Your assignment:
Wherever the string "weight" shows up in the records below, return that line.

[Collected data]
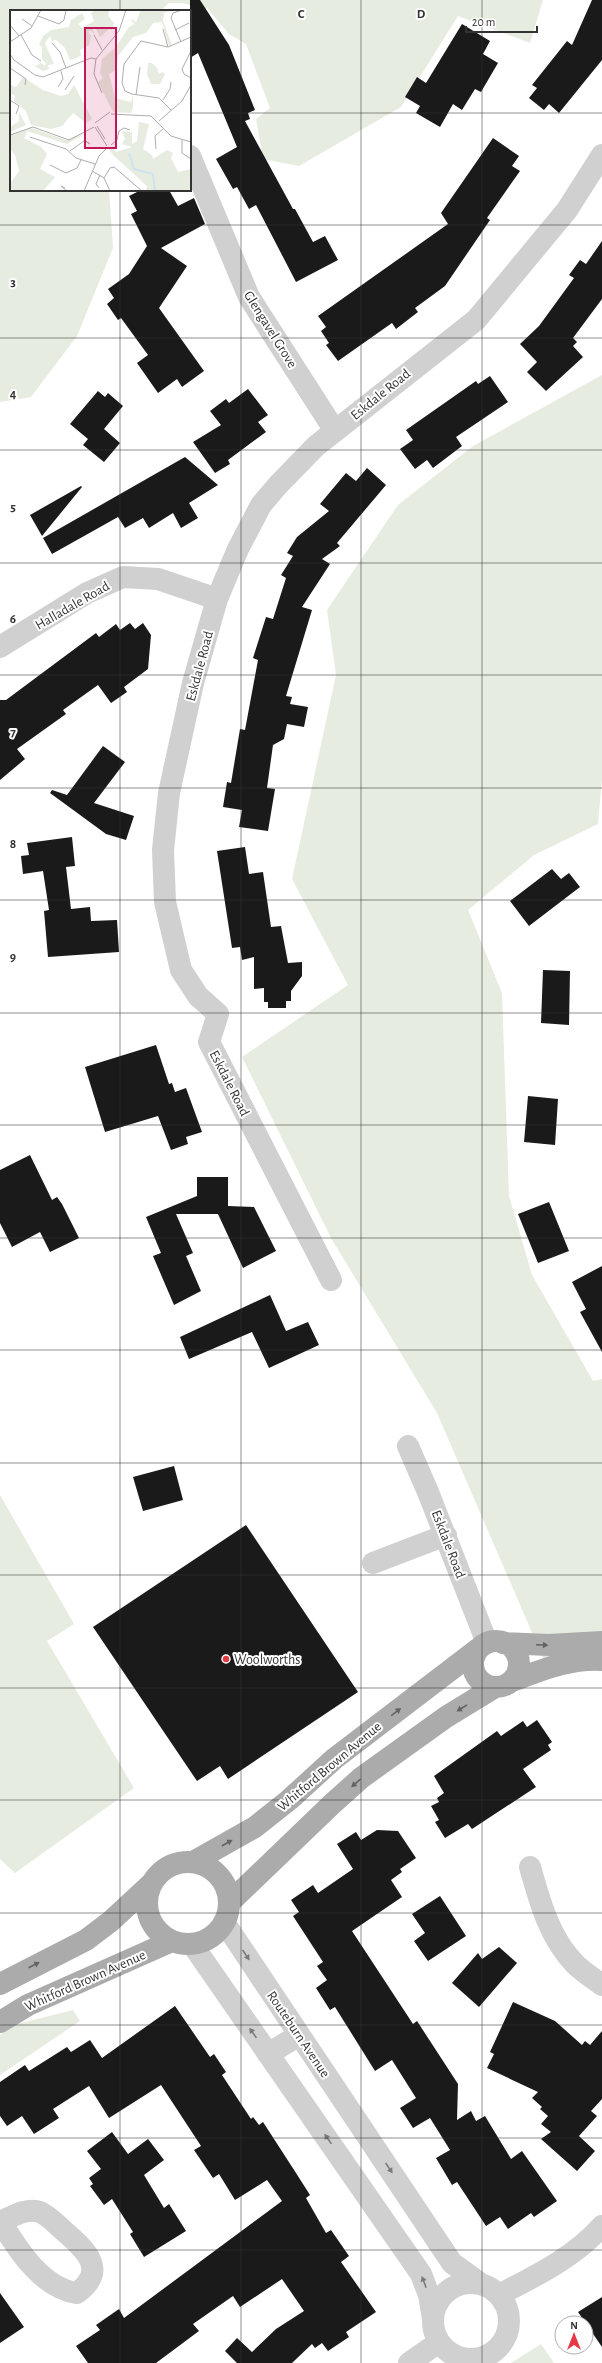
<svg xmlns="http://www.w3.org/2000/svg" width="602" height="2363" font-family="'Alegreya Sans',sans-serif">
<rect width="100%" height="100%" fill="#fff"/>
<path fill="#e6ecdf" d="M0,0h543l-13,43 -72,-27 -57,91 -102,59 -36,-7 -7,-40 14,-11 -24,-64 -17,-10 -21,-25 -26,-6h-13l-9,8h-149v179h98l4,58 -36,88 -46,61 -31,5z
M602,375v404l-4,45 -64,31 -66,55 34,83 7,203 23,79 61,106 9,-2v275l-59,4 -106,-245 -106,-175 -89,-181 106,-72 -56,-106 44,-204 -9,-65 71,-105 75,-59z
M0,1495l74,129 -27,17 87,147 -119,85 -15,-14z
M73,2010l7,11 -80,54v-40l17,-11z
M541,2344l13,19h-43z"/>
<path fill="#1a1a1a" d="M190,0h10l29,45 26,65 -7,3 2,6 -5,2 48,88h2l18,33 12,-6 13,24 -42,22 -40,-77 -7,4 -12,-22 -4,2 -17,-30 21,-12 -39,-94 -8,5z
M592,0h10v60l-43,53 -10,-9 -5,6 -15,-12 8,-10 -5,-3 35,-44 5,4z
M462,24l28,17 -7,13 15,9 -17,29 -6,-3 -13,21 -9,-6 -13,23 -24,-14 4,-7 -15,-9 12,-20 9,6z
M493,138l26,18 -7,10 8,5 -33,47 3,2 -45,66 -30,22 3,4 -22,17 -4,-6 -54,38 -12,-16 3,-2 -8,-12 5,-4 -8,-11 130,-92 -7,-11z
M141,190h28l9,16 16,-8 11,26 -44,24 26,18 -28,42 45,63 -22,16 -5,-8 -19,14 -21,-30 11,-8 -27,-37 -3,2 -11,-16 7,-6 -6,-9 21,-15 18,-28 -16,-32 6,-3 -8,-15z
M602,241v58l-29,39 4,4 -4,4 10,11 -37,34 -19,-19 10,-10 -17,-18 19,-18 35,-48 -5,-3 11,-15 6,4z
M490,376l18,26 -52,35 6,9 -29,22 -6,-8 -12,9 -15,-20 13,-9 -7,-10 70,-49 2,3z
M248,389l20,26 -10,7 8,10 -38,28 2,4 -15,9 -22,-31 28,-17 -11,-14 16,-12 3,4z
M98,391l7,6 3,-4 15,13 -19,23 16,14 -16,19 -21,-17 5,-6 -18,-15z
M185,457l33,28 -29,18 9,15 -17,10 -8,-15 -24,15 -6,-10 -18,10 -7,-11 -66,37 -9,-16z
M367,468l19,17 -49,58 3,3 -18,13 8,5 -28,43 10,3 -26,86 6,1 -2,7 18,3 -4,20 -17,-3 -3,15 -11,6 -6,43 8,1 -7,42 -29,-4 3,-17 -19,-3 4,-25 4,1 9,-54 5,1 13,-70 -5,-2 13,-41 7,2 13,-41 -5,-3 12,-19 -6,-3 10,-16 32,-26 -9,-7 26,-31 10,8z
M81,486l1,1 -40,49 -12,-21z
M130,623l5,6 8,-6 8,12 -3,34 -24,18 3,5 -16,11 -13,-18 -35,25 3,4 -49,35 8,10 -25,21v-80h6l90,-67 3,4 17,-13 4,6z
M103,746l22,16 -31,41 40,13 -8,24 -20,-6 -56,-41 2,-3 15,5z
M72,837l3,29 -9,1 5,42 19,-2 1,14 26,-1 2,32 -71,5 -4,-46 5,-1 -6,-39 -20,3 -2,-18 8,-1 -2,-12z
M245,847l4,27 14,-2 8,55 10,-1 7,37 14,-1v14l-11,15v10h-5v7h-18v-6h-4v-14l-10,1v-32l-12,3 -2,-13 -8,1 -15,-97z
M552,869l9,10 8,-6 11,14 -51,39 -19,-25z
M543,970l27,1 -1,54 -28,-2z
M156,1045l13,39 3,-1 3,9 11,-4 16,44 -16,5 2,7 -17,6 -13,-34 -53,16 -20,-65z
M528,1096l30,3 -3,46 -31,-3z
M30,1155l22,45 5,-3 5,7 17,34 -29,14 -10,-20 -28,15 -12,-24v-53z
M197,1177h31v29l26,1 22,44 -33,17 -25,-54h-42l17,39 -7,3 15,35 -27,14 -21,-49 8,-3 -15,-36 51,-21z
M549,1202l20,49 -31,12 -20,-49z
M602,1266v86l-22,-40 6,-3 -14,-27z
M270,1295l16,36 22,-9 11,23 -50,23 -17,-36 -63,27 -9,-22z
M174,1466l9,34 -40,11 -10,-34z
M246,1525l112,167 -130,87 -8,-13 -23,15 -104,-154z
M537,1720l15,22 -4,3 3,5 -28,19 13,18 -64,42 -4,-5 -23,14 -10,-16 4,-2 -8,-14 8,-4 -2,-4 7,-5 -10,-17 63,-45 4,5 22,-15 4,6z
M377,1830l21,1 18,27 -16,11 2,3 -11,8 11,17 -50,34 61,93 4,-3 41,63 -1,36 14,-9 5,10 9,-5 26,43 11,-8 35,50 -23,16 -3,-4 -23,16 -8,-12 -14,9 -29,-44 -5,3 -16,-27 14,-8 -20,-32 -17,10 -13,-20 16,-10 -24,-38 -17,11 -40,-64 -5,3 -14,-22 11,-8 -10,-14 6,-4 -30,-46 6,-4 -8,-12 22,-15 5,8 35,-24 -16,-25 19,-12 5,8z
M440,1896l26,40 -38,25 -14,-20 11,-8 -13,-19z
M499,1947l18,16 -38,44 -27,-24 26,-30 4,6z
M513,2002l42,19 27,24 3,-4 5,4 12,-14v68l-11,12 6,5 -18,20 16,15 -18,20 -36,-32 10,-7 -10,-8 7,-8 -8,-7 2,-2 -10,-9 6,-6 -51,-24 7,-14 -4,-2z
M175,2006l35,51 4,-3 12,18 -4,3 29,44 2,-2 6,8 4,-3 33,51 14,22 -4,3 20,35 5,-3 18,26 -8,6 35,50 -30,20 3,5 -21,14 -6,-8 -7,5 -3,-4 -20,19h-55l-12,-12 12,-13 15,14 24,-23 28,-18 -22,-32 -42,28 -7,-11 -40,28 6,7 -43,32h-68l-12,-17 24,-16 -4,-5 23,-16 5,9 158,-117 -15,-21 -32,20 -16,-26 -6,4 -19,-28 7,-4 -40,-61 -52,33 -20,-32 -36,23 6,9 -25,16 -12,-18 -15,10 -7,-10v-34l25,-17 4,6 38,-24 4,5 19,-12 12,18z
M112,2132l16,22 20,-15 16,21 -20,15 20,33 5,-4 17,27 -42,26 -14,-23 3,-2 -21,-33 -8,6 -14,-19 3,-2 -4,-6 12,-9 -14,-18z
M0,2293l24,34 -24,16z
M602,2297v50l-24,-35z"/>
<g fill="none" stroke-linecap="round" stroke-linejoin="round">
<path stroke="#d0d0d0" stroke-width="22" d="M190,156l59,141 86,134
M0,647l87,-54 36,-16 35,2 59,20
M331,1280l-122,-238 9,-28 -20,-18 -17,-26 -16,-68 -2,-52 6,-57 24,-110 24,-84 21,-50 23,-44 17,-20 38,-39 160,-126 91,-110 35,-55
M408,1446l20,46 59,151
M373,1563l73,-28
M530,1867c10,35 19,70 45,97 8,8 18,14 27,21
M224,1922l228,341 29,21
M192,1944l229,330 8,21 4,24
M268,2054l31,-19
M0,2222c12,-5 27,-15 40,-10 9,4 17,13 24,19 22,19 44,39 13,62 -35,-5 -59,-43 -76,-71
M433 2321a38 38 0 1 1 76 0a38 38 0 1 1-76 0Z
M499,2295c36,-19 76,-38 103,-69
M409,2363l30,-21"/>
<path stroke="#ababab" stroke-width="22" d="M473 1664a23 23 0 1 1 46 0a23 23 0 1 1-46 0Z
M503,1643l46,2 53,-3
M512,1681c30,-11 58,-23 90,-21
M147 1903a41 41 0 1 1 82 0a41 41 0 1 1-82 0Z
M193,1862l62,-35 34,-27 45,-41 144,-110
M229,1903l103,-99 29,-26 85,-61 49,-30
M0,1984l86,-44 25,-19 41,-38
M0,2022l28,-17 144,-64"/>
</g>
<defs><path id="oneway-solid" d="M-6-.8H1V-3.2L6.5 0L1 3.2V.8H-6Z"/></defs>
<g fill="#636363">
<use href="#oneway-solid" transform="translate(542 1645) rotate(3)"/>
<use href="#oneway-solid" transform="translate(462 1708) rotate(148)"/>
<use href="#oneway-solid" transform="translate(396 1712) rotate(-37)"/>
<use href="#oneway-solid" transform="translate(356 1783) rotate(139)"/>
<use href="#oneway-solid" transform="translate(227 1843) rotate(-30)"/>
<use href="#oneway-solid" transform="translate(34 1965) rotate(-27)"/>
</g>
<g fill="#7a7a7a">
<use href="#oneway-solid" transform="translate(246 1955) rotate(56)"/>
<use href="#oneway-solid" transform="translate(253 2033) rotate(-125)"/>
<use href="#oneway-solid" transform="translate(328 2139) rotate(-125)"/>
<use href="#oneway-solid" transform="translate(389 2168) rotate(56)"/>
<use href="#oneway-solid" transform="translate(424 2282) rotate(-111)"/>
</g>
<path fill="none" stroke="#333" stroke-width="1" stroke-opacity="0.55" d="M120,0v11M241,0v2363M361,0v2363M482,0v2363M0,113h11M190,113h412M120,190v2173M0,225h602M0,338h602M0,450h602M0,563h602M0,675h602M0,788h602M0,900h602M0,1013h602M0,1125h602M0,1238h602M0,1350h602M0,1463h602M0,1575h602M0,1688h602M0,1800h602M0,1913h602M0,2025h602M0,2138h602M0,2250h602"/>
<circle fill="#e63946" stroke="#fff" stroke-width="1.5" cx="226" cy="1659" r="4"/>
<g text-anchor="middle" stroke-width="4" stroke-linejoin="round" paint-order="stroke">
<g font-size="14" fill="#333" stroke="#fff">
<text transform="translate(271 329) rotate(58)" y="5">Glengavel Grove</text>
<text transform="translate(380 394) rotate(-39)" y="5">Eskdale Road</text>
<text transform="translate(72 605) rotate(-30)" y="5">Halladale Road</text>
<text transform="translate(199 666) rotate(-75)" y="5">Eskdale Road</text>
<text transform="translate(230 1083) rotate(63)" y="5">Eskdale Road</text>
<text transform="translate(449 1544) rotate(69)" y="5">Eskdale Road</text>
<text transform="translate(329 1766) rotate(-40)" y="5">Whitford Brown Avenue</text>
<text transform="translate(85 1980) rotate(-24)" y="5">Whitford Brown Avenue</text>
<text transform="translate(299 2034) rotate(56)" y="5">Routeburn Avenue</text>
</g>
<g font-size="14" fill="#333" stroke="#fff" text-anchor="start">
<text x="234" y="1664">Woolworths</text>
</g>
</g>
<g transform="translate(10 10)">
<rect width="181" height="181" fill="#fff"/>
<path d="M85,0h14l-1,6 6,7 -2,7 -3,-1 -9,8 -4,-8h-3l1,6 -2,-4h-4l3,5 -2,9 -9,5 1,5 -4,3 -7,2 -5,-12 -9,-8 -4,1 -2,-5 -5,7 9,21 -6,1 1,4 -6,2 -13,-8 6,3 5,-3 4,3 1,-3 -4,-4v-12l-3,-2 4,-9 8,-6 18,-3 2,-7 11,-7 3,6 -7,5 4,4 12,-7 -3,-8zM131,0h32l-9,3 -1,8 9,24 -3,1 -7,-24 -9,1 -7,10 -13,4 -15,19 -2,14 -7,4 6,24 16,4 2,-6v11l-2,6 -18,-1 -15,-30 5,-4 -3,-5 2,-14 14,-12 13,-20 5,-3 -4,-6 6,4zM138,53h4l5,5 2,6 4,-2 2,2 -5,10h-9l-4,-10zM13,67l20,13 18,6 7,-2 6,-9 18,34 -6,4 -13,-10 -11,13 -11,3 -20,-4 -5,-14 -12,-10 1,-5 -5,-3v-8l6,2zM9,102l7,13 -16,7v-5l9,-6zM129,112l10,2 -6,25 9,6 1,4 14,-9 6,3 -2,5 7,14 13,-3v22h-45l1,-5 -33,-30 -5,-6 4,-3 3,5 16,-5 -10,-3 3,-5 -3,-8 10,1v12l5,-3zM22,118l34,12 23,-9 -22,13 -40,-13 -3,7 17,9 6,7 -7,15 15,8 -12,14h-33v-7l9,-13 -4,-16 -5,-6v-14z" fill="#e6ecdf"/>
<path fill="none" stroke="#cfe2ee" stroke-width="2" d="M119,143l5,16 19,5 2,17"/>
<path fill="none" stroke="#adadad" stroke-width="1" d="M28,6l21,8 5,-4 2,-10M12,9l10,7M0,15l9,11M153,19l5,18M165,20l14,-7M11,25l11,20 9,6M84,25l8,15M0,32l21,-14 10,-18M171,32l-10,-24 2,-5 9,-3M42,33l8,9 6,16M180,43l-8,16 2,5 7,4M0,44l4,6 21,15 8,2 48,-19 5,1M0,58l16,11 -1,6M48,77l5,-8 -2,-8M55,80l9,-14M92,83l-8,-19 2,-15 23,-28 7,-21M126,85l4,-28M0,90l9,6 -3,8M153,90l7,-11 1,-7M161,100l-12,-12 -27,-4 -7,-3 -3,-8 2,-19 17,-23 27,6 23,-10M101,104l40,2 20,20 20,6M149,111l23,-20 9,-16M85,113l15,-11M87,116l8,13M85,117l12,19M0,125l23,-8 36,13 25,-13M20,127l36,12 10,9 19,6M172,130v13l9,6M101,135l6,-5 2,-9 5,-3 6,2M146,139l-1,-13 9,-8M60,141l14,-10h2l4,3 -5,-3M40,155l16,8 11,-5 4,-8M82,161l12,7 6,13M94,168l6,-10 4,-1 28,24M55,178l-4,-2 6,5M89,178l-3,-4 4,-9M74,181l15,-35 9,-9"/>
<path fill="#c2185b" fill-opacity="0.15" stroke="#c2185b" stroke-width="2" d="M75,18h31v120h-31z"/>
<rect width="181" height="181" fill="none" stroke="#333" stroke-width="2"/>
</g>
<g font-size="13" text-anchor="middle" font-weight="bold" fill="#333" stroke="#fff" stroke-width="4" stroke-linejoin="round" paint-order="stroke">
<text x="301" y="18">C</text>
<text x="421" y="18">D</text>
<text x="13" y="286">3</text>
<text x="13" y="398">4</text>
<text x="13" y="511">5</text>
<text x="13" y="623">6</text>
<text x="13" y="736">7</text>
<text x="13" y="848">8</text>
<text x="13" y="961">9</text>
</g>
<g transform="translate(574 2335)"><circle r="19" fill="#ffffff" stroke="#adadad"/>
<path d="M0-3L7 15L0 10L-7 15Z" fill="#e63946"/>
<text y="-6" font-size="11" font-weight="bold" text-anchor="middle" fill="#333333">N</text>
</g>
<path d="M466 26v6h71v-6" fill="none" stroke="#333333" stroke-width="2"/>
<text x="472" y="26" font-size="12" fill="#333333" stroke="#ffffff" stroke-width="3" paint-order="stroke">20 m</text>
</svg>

Response area:
<g font-size="13" text-anchor="middle" font-weight="bold" fill="#333" stroke="#fff" stroke-width="4" stroke-linejoin="round" paint-order="stroke">
<text y="-6" font-size="11" font-weight="bold" text-anchor="middle" fill="#333333">N</text>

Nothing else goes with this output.